Picture this, it’s 35 degrees outside, the sun is shining, you’re on the beach along with the rest of your family. The beach is packed, there are families everywhere playing beach cricket, throwing a ball around and swimming in the ocean. It’s Christmas Day. This is Christmas in Australia. This is how I know Christmas.
Christmas time in Sweden was something else. As the days start to get darker, the Christmas lights get put up all through Lund. I really enjoyed walking around the city with these lights all around. At the end of November, the Christmas trees go up in the city and everyone gathers for the first time the lights are switched on. It’s pretty special.

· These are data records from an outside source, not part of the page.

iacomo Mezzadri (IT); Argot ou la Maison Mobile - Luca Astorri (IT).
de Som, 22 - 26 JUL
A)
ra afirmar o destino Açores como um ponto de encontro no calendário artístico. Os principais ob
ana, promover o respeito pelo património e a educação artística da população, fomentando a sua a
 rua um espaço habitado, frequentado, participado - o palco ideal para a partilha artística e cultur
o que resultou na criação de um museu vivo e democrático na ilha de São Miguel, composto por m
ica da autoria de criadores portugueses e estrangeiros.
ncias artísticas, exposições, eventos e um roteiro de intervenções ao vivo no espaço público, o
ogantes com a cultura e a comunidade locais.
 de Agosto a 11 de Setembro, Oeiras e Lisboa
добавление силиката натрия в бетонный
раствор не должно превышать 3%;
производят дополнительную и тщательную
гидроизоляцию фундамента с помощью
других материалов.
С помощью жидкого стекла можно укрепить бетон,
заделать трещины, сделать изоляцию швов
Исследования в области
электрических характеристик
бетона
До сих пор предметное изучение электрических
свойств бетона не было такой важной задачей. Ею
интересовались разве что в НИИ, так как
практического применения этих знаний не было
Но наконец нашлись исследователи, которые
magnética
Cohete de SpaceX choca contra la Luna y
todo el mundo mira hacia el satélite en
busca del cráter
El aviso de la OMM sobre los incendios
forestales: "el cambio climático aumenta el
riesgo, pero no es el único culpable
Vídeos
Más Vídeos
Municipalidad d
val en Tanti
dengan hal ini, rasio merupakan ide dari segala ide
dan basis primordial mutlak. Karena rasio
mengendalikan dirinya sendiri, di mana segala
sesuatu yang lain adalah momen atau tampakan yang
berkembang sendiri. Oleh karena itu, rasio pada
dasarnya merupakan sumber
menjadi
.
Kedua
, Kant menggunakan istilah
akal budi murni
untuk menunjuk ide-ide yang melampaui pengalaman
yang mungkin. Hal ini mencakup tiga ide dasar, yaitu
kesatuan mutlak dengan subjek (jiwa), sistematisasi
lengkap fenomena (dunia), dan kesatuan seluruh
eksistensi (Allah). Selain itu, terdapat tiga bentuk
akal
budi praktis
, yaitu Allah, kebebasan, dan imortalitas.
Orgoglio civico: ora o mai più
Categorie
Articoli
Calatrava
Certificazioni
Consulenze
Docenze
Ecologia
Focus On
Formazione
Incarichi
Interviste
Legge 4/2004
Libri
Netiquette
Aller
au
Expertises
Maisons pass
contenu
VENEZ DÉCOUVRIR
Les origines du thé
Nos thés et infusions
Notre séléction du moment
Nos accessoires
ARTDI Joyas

December 13th is St Lucia Day and all throughout Sweden, in schools, churches and workplaces, children sing Lucia songs. The child playing Lucia herself wears a wreath of candles (sometimes with real flames and sometimes with fake flames) on her head for the duration of the procession. It is a really sweet tradition.
Pepparkakor are the Swedish version of Gingerbread biscuits. They are delicious as they are quite thin so once you get started with them, it’s quite hard to stop. My friends and I spent an evening baking our own pepparkakor and followed it up with a taco night.
Saffronbulle are another Christmas specialty in Sweden. These yellow buns are supposedly shaped into Lucia cats which can be quite hard to see but they are worth trying.
Glögg is another Swedish Christmas specialty. It is a spiced mulled red wine that is served with almonds and raisins. There is also glögg for children which is normally made with blackberry juice or something similar. To be honest, the zero alcohol glögg is my favourite. Remember the almonds and raisins!
Christmas time (Jul tid) is also a time where people put lights in their windows. Often you will see the advent candles and a star lit up in the windows of almost every building.
After New Years, the days are starting to get longer, at first slowly and then all at once. After Valentines day (Alla hjärtans dag), Easter time rolls around and everyone is getting ready for spring.
Semla is a cardamom flavoured bun filled with almond paste and whipped cream. They are everywhere in Sweden from Valentines day through to Easter Day (Påsk).